Extract:
——————————
Katherine M. Clarke was born October 29, 1953 in Vancouver, B.C. Canada. She celebrated her upcoming 70th birthday with family and friends over a glorious weekend this summer in her Marlborough home at the foot of Mt. Monadnock. She died on January 15, 2024 at Cheshire Medical Center in Keene, N.H. attended by family and a cherished friend.
Katherine is survived by her spouse Lily DeYoung, her sister Nora Clarke, her sister-in-law Sherry Mackoff, her niece Shayna and nephew Peter, a brand new grandnephew, and many longtime friends, both Canadian and American. She was predeceased by her parents Richard Alexander and Nancy Clarke and her brother Steven.
Katherine studied psychology at the University of British Columbia (BA, 1975; MA,1977) and earned her doctorate from Loyola University of Chicago (1981.) She was Director of the Pastoral Counseling Program at St. Paul University, Ottawa, Canada (1983-1989) and later Director of the St. Paul University Counseling Center (1989-1992). Taking a sabbatical year in 1987-88, she spent a year in Cambridge, MA. as a Clinical Fellow in Psychology and Religion at Harvard Medical School and came to love lingering in Harvard Square’s Au Bon Pain.
In 1992 she became Associate Professor of Pastoral Counseling at Weston Jesuit School of Theology, Cambridge, MA. and became Chair of the Department in 1997. After earning an MBA at Simmons School of Management (Boston) in 1998, she became Weston’s VP of Finance and Administration.
Moving to San Francisco in 2002, Katherine served as VP of Academic Affairs and Dean of Faculty for Saybrook Graduate School and Research Center. She returned to New England in 2005 where she was appointed Chair of the Department of Applied Psychology of Antioch University of New England. She was later appointed as VP for Academic Affairs. She retired in 2015.
Her teaching interests included organizational change, leadership, counseling theory, psychology and spirituality. Her research interests included meaning-making (decades before it was a thing) and spiritual resilience in persons living with disabilities. She was a generous mentor, gifted at helping people hear their own inner voice and strength. She had quick and dry sense of humor, was unbeatable at Scrabble and forgave without taking hostages.
——————————
Provided data:
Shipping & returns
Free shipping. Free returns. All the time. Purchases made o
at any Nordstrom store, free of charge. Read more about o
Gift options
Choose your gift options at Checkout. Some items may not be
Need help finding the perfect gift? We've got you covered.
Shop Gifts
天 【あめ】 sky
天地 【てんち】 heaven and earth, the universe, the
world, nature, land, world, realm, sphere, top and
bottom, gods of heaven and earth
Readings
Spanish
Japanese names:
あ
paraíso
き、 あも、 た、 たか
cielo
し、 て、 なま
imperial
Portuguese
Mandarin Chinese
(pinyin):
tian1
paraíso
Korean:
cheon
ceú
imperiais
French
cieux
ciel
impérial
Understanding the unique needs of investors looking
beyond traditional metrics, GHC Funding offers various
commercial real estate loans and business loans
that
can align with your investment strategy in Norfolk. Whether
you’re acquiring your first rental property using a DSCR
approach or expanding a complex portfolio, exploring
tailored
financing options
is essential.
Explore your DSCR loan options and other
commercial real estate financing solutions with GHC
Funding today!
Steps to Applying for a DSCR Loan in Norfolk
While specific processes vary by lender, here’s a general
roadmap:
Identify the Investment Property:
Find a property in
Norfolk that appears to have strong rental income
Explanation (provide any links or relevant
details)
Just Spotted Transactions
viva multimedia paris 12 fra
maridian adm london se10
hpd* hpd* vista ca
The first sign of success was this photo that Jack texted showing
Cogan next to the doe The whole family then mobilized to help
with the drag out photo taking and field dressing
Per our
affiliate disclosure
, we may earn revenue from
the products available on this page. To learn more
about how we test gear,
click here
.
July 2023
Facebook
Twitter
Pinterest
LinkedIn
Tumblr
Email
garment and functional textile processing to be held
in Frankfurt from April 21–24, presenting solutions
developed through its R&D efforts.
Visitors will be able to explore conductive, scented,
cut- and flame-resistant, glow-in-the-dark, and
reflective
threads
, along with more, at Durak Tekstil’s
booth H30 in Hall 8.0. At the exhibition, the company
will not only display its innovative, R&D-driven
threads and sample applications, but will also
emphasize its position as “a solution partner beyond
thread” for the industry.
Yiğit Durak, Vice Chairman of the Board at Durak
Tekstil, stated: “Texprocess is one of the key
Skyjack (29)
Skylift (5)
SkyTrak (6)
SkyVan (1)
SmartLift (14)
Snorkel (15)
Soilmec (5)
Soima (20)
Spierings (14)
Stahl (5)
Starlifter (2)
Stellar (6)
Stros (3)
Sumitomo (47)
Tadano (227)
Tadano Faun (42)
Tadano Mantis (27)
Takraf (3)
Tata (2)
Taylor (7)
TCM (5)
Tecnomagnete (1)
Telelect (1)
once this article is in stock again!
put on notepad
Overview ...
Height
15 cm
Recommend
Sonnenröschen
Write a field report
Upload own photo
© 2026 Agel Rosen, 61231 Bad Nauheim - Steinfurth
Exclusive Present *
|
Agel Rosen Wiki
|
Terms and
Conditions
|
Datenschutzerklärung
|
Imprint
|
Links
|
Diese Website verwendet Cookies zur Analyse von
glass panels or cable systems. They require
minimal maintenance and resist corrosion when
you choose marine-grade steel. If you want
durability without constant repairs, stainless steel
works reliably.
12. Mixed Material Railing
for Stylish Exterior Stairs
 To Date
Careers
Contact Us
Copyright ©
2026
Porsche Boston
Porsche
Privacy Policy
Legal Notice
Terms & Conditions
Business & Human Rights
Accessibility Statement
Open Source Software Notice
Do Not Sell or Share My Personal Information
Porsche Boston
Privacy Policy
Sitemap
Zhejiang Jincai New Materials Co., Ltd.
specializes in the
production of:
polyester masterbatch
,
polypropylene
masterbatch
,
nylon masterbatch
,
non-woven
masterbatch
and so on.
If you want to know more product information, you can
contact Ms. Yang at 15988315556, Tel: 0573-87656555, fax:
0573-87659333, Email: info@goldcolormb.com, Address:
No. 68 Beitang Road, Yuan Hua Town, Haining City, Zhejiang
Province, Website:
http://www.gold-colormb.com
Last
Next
——————————
Task requirements:
A. Answer these questions from the obituary, one answer per line, marked like the questions:
(i) Which university awarded Katherine her doctorate, and in what year?
(ii) At which medical center did she die?
(iii) In what year did she retire?
B. Rewrite the obituary's paragraph beginning "Moving to San Francisco in 2002" as a bulleted list, keeping its main facts.

Written responses:
A.
(i) Loyola University of Chicago, in 1981.
(ii) Cheshire Medical Center in Keene, N.H.
(iii) 2015.

B.
- 2002: Moved to San Francisco and served as VP of Academic Affairs and Dean of Faculty for Saybrook Graduate School and Research Center.
- 2005: Returned to New England and was appointed Chair of the Department of Applied Psychology of Antioch University of New England.
- Later: Appointed VP for Academic Affairs.
- 2015: Retired.